A final critical and still unanswered question is whether the observed decreased NA really reflects a different mood state, induced by the crying, or that it reflects a kind of response shift, a phenomenon, which is well-known in the literature on quality of life in cancer patients. Repeatedly it has been found that cancer patients report a better quality of life than before their disease, when comparing their absolute scores on quality-of-life measures. However, when being asked to compare directly their current quality of life with before their disease (as is also done in retrospective studies on mood changes after crying), they indicate unanimously that their current state is worse than before their disease (Schwartz and Sprangers 1999).
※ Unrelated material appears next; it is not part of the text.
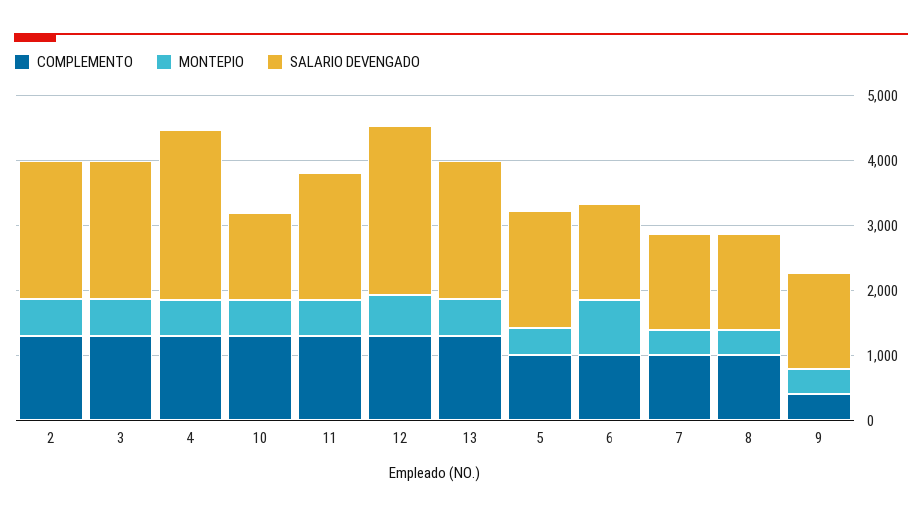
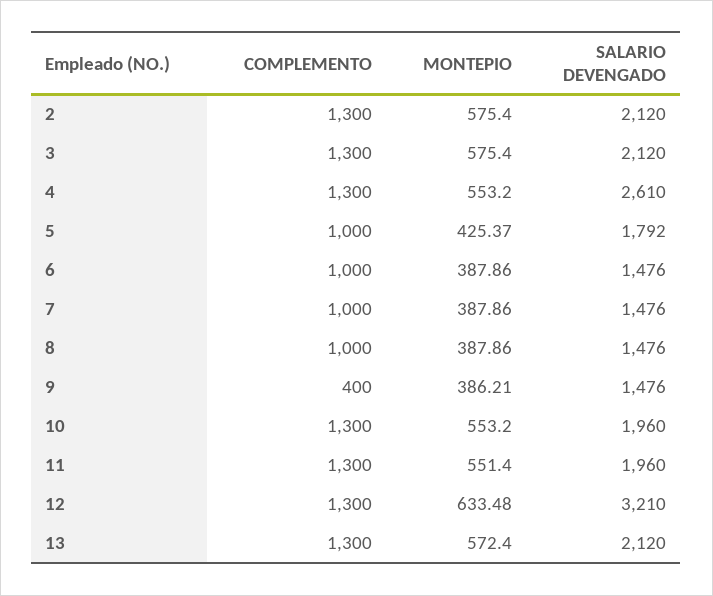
SALARIO DEVENGADO, 10: 1400 -> 1960
SALARIO DEVENGADO, 12: 2600 -> 3210
MONTEPIO, 6: 800 -> 387.86

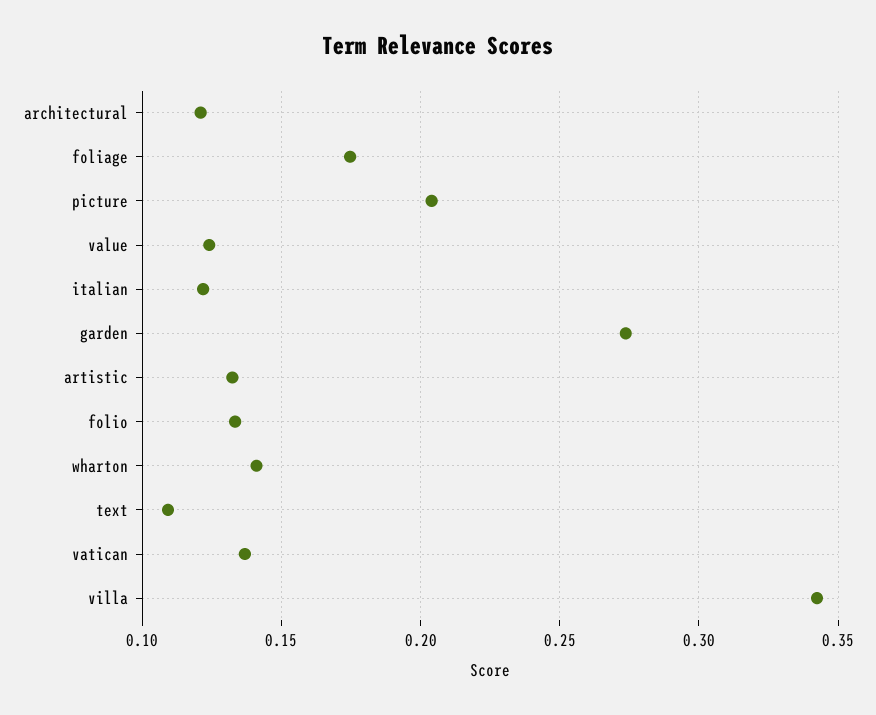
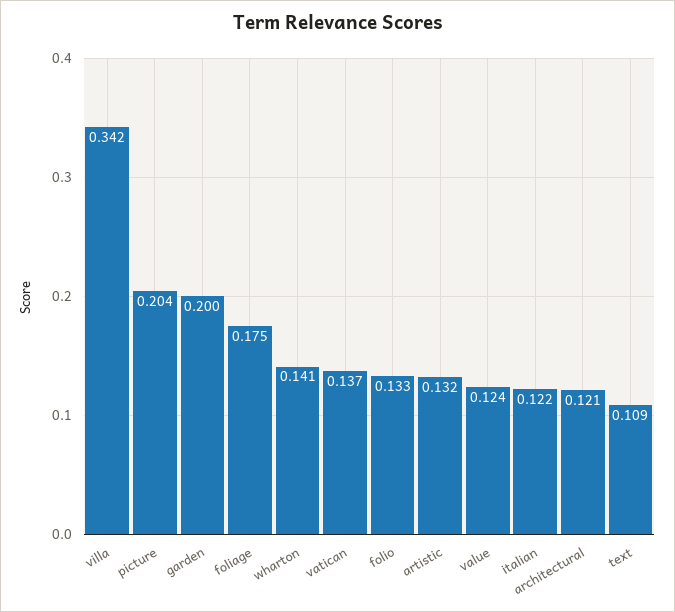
garden: 0.275 -> 0.2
This response shift might be the result of changes in internal standards, conceptualization of the concepts, and/or one’s values. This methodological issue certainly needs adequate consideration in future studies, for example by including a measure asking participants to compare directly their current mood state to the pre-film measurement. For future studies, we also suggest to pay an additional attention to factors that influence the memory of emotional events and mood, to stable individual differences related to affect intensity and variability, as well as to mood regulation processes.

In conclusion, the present findings suggest a simple, obvious, and parsimonious explanation for the paradoxical findings of different studies investigating the effects of crying on mood. After the initial deterioration of mood following crying that is usually observed in laboratory studies, it takes some time for the mood, not just to recover, but also to increase above the levels that it had before the emotional event, a pattern of findings which corresponds to the results of retrospective studies.